14. Verweerder heeft in zijn verweer van 23 maart 2015 en ter zitting toegelicht dat hij in het kader van illegale reclame tot op heden geen actief handhavingsbeleid voert, maar dat sprake is van een reactionair beleid waarin alleen handhavend wordt opgetreden op basis van meldingen en klachten. Dit beleid is naar aanleiding van onderhavige zaak onderhevig aan heroriëntatie, waarna het zal worden opgenomen in het Handhavingsbeleid van de gemeente. De handhaving in onderhavige zaak is in gang gezet naar aanleiding van een klacht, aldus verweerder. Desgevraagd ter zitting is toegelicht dat deze klacht afkomstig was van M. van der Wiel, secretaris van de welstandscommissie.
15. Voorop staat dat het gelijkheidsbeginsel een consistent en doordacht bestuursbeleid vergt. Het veronderstelt dat het bestuur welbewust richting geeft en derhalve een algemene gedragslijn volgt ten aanzien van zijn optreden in individuele gelijke gevallen. [...]
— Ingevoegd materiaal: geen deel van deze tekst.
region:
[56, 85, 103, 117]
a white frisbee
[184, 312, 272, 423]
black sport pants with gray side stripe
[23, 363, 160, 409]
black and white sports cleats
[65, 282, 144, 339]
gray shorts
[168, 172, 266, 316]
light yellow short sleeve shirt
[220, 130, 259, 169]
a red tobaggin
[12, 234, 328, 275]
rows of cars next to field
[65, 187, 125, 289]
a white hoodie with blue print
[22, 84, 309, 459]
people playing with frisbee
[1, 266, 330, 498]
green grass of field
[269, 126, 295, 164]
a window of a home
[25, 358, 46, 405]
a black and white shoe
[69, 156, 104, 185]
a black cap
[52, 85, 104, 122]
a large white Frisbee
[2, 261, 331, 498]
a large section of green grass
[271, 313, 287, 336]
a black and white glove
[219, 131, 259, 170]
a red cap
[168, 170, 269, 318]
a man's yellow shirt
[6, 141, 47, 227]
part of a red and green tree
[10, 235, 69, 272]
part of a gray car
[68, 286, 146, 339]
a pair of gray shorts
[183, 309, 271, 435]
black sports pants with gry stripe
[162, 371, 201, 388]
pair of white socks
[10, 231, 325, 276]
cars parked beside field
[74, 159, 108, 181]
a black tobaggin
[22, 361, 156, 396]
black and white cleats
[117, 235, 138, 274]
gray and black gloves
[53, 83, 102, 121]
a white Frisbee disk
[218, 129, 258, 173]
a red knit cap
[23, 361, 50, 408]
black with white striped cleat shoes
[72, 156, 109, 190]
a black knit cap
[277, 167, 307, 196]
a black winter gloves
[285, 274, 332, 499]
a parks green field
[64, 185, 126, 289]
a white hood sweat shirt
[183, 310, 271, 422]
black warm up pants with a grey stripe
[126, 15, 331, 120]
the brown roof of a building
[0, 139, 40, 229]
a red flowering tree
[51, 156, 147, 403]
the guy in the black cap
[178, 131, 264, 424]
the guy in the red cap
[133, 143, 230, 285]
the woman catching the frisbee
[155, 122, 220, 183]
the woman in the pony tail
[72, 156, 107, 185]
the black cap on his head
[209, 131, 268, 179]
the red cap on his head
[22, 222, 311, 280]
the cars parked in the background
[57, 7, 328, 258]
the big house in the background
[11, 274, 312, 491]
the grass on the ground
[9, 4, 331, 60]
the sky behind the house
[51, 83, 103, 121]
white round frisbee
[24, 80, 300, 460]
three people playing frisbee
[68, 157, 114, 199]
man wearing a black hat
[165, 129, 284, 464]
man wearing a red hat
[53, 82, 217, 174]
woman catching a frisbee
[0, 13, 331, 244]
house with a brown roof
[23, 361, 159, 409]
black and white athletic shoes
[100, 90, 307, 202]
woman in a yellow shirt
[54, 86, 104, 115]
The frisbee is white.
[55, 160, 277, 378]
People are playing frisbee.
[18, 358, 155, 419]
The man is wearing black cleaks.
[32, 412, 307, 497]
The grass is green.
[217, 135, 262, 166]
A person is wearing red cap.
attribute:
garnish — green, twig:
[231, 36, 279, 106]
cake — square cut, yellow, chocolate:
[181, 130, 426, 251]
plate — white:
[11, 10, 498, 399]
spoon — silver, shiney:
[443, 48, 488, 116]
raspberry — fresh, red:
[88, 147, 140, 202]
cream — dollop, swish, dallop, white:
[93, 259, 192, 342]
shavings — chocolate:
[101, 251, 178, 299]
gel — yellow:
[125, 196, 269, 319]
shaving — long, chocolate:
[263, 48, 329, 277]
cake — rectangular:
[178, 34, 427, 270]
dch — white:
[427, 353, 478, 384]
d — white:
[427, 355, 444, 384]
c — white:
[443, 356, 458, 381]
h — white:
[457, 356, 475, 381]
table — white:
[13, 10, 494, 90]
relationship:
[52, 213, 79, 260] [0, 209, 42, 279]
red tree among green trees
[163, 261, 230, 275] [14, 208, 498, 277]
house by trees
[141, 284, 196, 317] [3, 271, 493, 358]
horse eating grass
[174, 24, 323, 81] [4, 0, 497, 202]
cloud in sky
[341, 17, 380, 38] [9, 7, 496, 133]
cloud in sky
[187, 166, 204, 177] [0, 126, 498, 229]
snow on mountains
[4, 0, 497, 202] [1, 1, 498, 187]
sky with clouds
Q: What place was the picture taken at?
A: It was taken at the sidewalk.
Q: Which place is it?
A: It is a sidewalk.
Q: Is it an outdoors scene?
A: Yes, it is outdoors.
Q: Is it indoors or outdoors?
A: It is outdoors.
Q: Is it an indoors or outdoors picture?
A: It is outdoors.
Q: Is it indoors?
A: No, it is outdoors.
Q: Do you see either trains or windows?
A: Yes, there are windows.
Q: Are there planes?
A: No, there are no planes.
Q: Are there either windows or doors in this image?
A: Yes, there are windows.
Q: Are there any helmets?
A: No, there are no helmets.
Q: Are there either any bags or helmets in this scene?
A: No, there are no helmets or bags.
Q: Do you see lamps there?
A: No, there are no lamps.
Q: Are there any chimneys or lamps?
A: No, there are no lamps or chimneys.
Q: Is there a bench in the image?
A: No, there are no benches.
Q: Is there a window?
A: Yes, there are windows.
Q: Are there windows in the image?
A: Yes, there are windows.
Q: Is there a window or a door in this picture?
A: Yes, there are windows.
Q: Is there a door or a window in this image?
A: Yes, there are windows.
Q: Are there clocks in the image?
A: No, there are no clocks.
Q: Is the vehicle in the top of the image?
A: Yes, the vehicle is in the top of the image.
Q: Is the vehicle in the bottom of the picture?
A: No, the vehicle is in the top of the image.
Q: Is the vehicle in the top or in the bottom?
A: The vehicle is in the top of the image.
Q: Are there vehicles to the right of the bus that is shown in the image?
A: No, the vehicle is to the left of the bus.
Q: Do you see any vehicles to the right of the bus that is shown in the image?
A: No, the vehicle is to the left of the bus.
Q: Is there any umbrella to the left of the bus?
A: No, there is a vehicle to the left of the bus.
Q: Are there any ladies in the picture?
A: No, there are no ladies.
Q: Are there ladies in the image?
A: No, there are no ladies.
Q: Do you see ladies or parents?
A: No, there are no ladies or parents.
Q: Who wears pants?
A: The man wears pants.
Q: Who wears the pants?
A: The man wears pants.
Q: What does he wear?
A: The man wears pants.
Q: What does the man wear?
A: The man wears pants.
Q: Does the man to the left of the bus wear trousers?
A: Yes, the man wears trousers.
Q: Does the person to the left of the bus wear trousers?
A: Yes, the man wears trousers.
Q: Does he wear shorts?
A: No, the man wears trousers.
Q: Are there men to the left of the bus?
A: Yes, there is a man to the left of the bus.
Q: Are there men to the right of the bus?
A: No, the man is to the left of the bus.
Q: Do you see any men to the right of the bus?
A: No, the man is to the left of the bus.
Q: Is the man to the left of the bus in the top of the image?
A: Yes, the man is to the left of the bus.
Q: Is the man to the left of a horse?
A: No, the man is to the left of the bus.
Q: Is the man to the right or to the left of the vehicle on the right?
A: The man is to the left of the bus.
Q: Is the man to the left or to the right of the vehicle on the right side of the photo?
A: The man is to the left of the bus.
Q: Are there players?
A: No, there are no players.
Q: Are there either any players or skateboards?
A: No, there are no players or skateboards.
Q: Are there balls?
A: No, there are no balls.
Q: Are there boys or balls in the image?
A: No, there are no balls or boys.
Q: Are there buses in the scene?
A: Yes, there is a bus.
16. In dit geval komt doorslaggevende betekenis toe aan de gang van zaken die aan het besluit tot handhaving is vooraf gegaan en deze heeft ingeleid. Niet in geschil is dat tussen verzoeker en de secretaris van de welstandscommissie contact heeft plaatsgehad over de aanvaardbaarheid van de reclame-uitingen (althans van de gevelletters) voorafgaand aan het aanbrengen daarvan. Evenmin is in geschil dat de secretaris van de welstandscommissie toen heeft laten weten dat voor wat betreft het aanbrengen van de gevelletters vanwege de beoogde positionering geen positief welstandsadvies zou kunnen volgen. Vervolgens heeft de secretaris van de welstandscommissie naar aanleiding van haar eigen constatering dat de reclame-uitingen waren aangebracht dit in een intern e-mailbericht van 15 april 2013 gericht aan de teamleider Toezicht en Handhaving van de gemeente Utrecht (in weinig subtiele bewoordingen) onder diens aandacht gebracht en een handhavingsactie gesuggereerd met de woorden: “Hopelijk kun je er toch iets mee”. Hierop is de inspectie van 6 mei 2013 gevolgd, hetgeen tot de bestreden handhaving heeft geleid.
17. Deze gang van zaken acht de voorzieningenrechter in strijd met het eigen reactionaire handhavingsbeleid dat verweerder in geval van illegale reclame voert en met het uitgangspunt dat een bestuursorgaan zorg heeft te dragen voor een consistente beleidstoepassing. Daartoe heeft te gelden dat het beleid van verweerder, dat alleen wordt opgetreden naar aanleiding van klachten of meldingen, niet anders kan worden uitgelegd dan dat het moet gaan om klachten en meldingen afkomstig van (belanghebbende) derden. Het standpunt van verweerder, ingenomen ter zitting, dat het niet uitmaakt van wie de klacht of melding afkomstig is, ook wanneer dat een medewerker van verweerder is, kan niet worden aanvaard. Immers, op deze wijze heeft verweerder het alsnog zelf in de hand of en wanneer hij wel en wanneer hij niet tot handhavend optreden overgaat, terwijl hij dat optreden beleidsmatig lage prioriteit heeft gegeven en afhankelijk heeft gemaakt van de belangen van derden. Een andere opvatting zou ertoe leiden dat toepassing van dit beleid in concrete gevallen ten minste de schijn van willekeur met zich kan brengen.
18. Uit het vorenstaande volgt dat het bestreden besluit in beroep naar verwachting niet in stand zal blijven en dat ook het primaire besluit niet zal kunnen worden gehandhaafd. De voorzieningenrechter wijst het verzoek dan ook toe en treft de voorlopige voorziening dat het bestreden besluit wordt geschorst tot zes weken nadat uitspraak is gedaan op het beroep met zaaknummer UTR 15/576.